Discussion on Granda Mento: Enabling Larger Stablecoin Mints

Hey everyone, today @albertw, @asa , @Tobi, @thezviad and I had a call to discuss ideas around Granda Mento.

A recap of the discussion:

Though an auction-based system is attractive because they are open to everyone, with auctions come a lot of complexities and assumptions. Ultimately, we felt like an auction is not the way to go.

We began with clarifying what Granda Mento would aim to solve. One of the major concerns in this thread is that this could provide an unfair rate for special players to buy/sell CELO from the reserve. Two categories of users were discussed:

  1. Those who own significant amounts of USD and wish to mint cUSD
  2. Those who own significant amounts of CELO and wish to mint cUSD

Granda Mento is designed to focus on (1). The complete trade would look like: USD → CELO → cUSD. It became clear that a large purchaser would likely come to the Celo Foundation, who could broker the deal by making that CELO → cUSD trade with the protocol, and a purchaser making a USD deal with the Foundation.

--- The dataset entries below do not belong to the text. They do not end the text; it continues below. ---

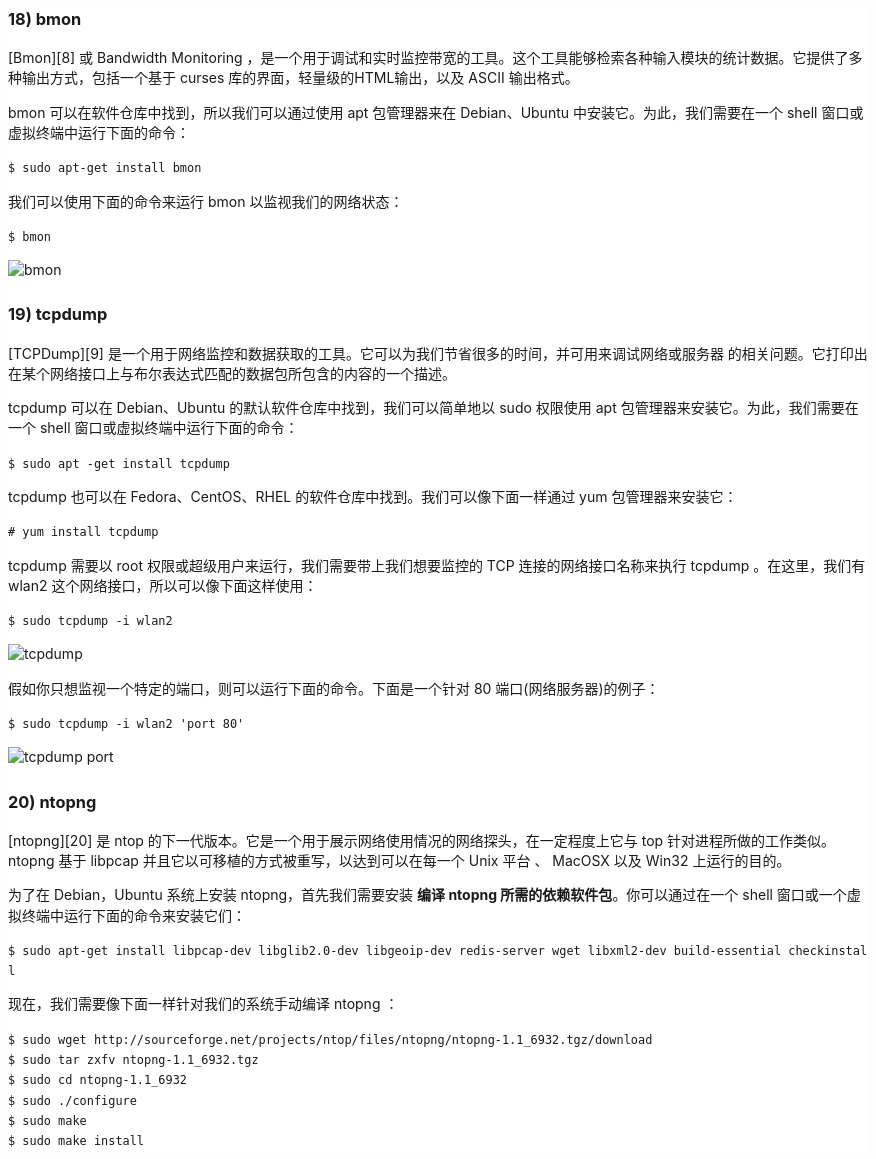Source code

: ### 18) bmon ###

[Bmon][8] 或 Bandwidth Monitoring ，是一个用于调试和实时监控带宽的工具。这个工具能够检索各种输入模块的统计数据。它提供了多种输出方式，包括一个基于 curses 库的界面，轻量级的HTML输出，以及 ASCII 输出格式。

bmon 可以在软件仓库中找到，所以我们可以通过使用 apt 包管理器来在 Debian、Ubuntu 中安装它。为此，我们需要在一个 shell 窗口或虚拟终端中运行下面的命令：

    $ sudo apt-get install bmon

我们可以使用下面的命令来运行 bmon 以监视我们的网络状态：

    $ bmon

![bmon](http://blog.linoxide.com/wp-content/uploads/2015/02/bmon.png)

### 19) tcpdump ###

[TCPDump][9] 是一个用于网络监控和数据获取的工具。它可以为我们节省很多的时间，并可用来调试网络或服务器 的相关问题。它打印出在某个网络接口上与布尔表达式匹配的数据包所包含的内容的一个描述。

tcpdump 可以在 Debian、Ubuntu 的默认软件仓库中找到，我们可以简单地以 sudo 权限使用 apt 包管理器来安装它。为此，我们需要在一个 shell 窗口或虚拟终端中运行下面的命令：

    $ sudo apt -get install tcpdump

tcpdump 也可以在 Fedora、CentOS、RHEL 的软件仓库中找到。我们可以像下面一样通过 yum 包管理器来安装它：

    # yum install tcpdump

tcpdump 需要以 root 权限或超级用户来运行，我们需要带上我们想要监控的 TCP 连接的网络接口名称来执行 tcpdump 。在这里，我们有 wlan2 这个网络接口，所以可以像下面这样使用：

    $ sudo tcpdump -i wlan2

![tcpdump](http://blog.linoxide.com/wp-content/uploads/2015/02/tcpdump.png)


假如你只想监视一个特定的端口，则可以运行下面的命令。下面是一个针对 80 端口(网络服务器)的例子：

    $ sudo tcpdump -i wlan2 'port 80'

![tcpdump port](http://blog.linoxide.com/wp-content/uploads/2015/02/tcpdump-port.png)

### 20) ntopng ###

[ntopng][20] 是 ntop 的下一代版本。它是一个用于展示网络使用情况的网络探头，在一定程度上它与 top 针对进程所做的工作类似。ntopng 基于 libpcap 并且它以可移植的方式被重写，以达到可以在每一个 Unix 平台 、 MacOSX 以及 Win32 上运行的目的。

为了在 Debian，Ubuntu 系统上安装 ntopng，首先我们需要安装 **编译 ntopng 所需的依赖软件包**。你可以通过在一个 shell 窗口或一个虚拟终端中运行下面的命令来安装它们：

    $ sudo apt-get install libpcap-dev libglib2.0-dev libgeoip-dev redis-server wget libxml2-dev build-essential checkinstall

现在，我们需要像下面一样针对我们的系统手动编译 ntopng ：

    $ sudo wget http://sourceforge.net/projects/ntop/files/ntopng/ntopng-1.1_6932.tgz/download
    $ sudo tar zxfv ntopng-1.1_6932.tgz
    $ sudo cd ntopng-1.1_6932
    $ sudo ./configure
    $ sudo make
    $ sudo make install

Zviad had a neat idea (please correct me if this is off):

A contract is created and owned by the Celo Foundation that must be pre-approved by Governance to have the ability to trade X CELO or cUSD with the Reserve. Trades can now occur via this contract to trade with the Reserve. A trade is not atomic – it must be “kicked-off” and has a delay before being executed. The price of the trade is provided at the trade kick-off time. During the time between trade kick-off and trade execution, the community can decide to veto the trade. If the trade has not been vetoed and the appropriate delay has elapsed, the trade can be executed as long as it passes some safety checks, like the originally specified trade price being within Y% of an oracle TWAP over period Z.

Some thoughts on this:

  • While this is centralized, the process would be transparent.
  • The optimistic approval of trades results in lower effort from voters-- ie Governance only has to approve the contract once, and then subsequent trades can be approved without voting.
  • Governance is slow and painful - it may make sense to have the veto process not necessarily be through the existing Governance setup.
  • A desire of this is to provide just enough friction to the trade where it won’t undermine the real market. Eg fees, having to deal with the Foundation, and time delays.

As for the time horizon of this, it’s unclear whether or not “Mento 2.0” would include a mechanism to make this process obsolete. If/when cUSD hits a higher level of total supply, the need for USD → cUSD trades going through Granda Mento may disappear. However, for a less popular future cXXX that may not have as high demand as cUSD, the process could be helpful even in the long term.

I still have some questions:

  • What would fees on the trade look like?
  • What would the veto voting look like? The required governance period feels very long to rely upon for a veto
  • Did I miss anything from our call related to Granda Mento worth mentioning?